Locate each line in the items below that contains the string "imprint" and copy those lines out. Case counts.

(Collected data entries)

▼▼▼

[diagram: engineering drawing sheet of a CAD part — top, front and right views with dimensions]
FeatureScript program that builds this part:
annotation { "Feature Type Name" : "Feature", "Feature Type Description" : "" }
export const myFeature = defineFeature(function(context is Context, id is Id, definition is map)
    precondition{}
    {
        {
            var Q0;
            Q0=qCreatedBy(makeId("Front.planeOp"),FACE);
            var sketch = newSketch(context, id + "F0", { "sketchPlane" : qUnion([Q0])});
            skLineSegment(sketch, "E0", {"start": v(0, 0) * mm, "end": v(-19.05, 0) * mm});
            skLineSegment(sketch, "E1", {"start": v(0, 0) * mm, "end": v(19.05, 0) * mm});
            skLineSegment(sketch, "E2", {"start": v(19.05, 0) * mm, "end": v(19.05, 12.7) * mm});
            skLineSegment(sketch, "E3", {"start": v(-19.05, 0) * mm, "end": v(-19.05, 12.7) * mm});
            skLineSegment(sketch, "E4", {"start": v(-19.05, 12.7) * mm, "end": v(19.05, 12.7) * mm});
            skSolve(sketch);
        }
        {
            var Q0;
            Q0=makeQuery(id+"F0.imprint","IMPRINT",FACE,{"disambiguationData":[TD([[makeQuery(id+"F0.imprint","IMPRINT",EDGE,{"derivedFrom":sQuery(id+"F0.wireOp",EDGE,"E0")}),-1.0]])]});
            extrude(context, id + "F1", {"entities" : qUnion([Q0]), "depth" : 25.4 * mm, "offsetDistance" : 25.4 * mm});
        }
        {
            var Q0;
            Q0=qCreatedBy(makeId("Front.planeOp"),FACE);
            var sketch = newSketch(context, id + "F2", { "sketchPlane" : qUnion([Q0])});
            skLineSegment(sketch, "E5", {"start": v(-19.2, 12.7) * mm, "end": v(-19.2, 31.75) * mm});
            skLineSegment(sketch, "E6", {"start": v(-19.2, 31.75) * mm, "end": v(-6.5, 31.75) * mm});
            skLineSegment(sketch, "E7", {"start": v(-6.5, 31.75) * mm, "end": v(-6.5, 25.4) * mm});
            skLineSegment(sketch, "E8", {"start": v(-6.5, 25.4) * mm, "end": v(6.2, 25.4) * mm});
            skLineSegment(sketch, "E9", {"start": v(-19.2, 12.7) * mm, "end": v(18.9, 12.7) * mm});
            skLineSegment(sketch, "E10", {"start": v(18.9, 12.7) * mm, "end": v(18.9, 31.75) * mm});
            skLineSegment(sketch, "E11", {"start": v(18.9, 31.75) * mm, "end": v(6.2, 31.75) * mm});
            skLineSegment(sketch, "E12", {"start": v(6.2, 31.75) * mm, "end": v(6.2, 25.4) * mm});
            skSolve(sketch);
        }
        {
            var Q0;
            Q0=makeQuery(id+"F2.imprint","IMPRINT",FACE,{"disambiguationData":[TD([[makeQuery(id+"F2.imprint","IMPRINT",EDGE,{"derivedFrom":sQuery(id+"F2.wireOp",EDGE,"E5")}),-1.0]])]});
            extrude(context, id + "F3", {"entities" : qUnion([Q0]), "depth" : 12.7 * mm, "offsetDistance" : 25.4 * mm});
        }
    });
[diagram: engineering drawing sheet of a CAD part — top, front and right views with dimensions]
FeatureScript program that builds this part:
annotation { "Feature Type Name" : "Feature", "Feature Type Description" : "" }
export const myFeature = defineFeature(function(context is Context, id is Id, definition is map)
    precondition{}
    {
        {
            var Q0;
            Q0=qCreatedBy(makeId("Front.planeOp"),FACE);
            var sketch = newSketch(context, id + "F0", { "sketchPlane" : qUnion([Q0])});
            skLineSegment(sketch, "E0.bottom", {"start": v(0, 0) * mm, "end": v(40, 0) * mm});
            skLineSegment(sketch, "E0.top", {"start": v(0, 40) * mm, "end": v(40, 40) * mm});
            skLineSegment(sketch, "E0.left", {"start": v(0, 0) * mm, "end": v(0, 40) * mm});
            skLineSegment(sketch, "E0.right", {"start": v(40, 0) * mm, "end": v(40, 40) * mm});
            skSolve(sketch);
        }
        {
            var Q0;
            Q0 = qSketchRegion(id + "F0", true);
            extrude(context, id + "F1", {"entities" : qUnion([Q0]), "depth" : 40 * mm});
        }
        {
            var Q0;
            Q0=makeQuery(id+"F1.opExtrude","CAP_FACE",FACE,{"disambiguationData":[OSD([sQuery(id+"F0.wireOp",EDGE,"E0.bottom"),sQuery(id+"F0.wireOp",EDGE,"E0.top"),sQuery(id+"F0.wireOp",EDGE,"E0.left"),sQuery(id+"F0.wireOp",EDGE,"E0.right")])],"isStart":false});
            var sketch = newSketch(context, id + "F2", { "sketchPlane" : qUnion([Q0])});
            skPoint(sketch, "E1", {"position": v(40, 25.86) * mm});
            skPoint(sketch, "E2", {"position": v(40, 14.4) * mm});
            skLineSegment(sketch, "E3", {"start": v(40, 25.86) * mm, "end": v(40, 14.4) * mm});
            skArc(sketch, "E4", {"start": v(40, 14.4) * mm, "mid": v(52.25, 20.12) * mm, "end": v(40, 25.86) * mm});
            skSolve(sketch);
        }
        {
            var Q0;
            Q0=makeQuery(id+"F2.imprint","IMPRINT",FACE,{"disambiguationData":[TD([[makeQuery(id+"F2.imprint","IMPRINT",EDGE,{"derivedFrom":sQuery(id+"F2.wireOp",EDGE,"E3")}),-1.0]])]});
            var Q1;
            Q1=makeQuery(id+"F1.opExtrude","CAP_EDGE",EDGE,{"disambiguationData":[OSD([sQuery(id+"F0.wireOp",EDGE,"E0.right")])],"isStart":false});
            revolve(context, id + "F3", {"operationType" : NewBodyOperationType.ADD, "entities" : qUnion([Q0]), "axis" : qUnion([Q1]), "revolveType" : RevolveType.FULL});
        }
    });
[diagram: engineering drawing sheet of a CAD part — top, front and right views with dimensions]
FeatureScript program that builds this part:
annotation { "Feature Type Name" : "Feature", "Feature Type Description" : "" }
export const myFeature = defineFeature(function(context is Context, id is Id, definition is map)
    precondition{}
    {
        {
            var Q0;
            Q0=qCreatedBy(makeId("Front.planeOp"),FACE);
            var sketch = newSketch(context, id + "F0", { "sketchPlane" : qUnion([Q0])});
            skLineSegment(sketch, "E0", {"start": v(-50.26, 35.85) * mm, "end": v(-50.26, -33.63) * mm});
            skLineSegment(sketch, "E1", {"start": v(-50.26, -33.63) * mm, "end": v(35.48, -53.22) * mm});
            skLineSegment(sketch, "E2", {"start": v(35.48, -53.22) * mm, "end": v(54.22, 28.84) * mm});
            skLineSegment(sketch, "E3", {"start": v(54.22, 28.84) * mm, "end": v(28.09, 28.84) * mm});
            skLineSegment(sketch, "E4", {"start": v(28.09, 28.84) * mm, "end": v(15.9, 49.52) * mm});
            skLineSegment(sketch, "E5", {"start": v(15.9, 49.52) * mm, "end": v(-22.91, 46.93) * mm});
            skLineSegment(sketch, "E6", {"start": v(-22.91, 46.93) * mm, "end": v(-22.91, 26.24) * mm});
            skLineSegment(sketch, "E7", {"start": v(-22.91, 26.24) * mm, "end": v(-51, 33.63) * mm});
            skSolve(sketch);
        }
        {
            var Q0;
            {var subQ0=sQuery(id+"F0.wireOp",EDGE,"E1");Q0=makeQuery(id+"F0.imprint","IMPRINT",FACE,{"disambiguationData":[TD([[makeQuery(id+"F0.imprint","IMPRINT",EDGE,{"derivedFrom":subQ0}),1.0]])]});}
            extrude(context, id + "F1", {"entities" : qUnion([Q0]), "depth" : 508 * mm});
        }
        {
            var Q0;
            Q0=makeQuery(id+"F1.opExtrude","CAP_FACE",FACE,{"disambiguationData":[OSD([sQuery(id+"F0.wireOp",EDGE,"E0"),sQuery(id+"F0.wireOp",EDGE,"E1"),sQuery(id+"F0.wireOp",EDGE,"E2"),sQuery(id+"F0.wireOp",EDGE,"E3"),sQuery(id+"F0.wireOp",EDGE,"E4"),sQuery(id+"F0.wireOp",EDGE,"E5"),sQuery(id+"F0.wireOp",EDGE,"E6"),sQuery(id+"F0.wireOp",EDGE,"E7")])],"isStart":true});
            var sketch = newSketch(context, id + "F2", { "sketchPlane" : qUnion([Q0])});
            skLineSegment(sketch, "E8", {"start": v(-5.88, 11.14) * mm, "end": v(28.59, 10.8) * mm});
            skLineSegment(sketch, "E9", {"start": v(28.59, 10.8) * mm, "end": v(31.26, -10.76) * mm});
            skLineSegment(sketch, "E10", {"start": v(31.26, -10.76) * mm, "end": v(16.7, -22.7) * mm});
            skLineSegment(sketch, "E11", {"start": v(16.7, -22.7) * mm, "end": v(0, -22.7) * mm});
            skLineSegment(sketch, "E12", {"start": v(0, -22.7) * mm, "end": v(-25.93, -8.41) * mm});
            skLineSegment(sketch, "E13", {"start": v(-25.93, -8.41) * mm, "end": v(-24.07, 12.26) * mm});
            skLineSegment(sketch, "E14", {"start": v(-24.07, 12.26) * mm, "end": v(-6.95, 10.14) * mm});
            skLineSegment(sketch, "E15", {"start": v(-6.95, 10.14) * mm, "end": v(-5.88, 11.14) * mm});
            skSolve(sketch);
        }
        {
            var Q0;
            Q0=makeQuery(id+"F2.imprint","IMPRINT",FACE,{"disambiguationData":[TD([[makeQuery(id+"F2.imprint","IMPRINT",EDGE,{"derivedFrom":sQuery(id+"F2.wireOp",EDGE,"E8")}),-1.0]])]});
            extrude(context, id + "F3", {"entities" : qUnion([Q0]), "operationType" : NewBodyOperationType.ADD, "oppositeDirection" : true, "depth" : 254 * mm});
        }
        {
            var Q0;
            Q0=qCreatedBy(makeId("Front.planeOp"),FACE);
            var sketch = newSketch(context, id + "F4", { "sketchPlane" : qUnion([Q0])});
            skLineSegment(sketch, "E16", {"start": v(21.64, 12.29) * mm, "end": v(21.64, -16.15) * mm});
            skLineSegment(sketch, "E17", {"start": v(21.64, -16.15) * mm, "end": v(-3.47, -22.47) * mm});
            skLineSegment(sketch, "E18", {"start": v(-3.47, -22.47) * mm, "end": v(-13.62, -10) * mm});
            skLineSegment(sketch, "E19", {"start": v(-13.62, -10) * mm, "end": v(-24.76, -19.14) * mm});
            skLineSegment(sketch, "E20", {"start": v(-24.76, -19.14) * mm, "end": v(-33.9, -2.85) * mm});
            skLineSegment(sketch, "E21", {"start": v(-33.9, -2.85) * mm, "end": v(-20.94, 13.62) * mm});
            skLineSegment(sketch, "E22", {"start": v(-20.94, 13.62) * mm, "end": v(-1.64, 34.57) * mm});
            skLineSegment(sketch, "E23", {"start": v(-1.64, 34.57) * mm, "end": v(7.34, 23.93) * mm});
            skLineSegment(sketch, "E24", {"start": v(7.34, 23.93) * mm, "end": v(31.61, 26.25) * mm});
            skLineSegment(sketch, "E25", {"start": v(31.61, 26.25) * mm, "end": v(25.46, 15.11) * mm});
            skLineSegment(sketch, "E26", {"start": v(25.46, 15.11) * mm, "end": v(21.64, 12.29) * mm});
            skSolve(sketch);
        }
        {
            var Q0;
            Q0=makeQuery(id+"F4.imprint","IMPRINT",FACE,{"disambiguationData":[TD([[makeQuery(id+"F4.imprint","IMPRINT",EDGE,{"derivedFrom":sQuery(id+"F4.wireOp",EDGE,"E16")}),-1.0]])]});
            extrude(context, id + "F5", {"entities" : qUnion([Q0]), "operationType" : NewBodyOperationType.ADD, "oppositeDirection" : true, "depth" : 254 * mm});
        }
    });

▲▲▲

[OUTPUT OF THE EXERCISE]
            Q0=makeQuery(id+"F0.imprint","IMPRINT",FACE,{"disambiguationData":[TD([[makeQuery(id+"F0.imprint","IMPRINT",EDGE,{"derivedFrom":sQuery(id+"F0.wireOp",EDGE,"E0")}),-1.0]])]});
            Q0=makeQuery(id+"F2.imprint","IMPRINT",FACE,{"disambiguationData":[TD([[makeQuery(id+"F2.imprint","IMPRINT",EDGE,{"derivedFrom":sQuery(id+"F2.wireOp",EDGE,"E5")}),-1.0]])]});
            Q0=makeQuery(id+"F2.imprint","IMPRINT",FACE,{"disambiguationData":[TD([[makeQuery(id+"F2.imprint","IMPRINT",EDGE,{"derivedFrom":sQuery(id+"F2.wireOp",EDGE,"E3")}),-1.0]])]});
            {var subQ0=sQuery(id+"F0.wireOp",EDGE,"E1");Q0=makeQuery(id+"F0.imprint","IMPRINT",FACE,{"disambiguationData":[TD([[makeQuery(id+"F0.imprint","IMPRINT",EDGE,{"derivedFrom":subQ0}),1.0]])]});}
            Q0=makeQuery(id+"F2.imprint","IMPRINT",FACE,{"disambiguationData":[TD([[makeQuery(id+"F2.imprint","IMPRINT",EDGE,{"derivedFrom":sQuery(id+"F2.wireOp",EDGE,"E8")}),-1.0]])]});
            Q0=makeQuery(id+"F4.imprint","IMPRINT",FACE,{"disambiguationData":[TD([[makeQuery(id+"F4.imprint","IMPRINT",EDGE,{"derivedFrom":sQuery(id+"F4.wireOp",EDGE,"E16")}),-1.0]])]});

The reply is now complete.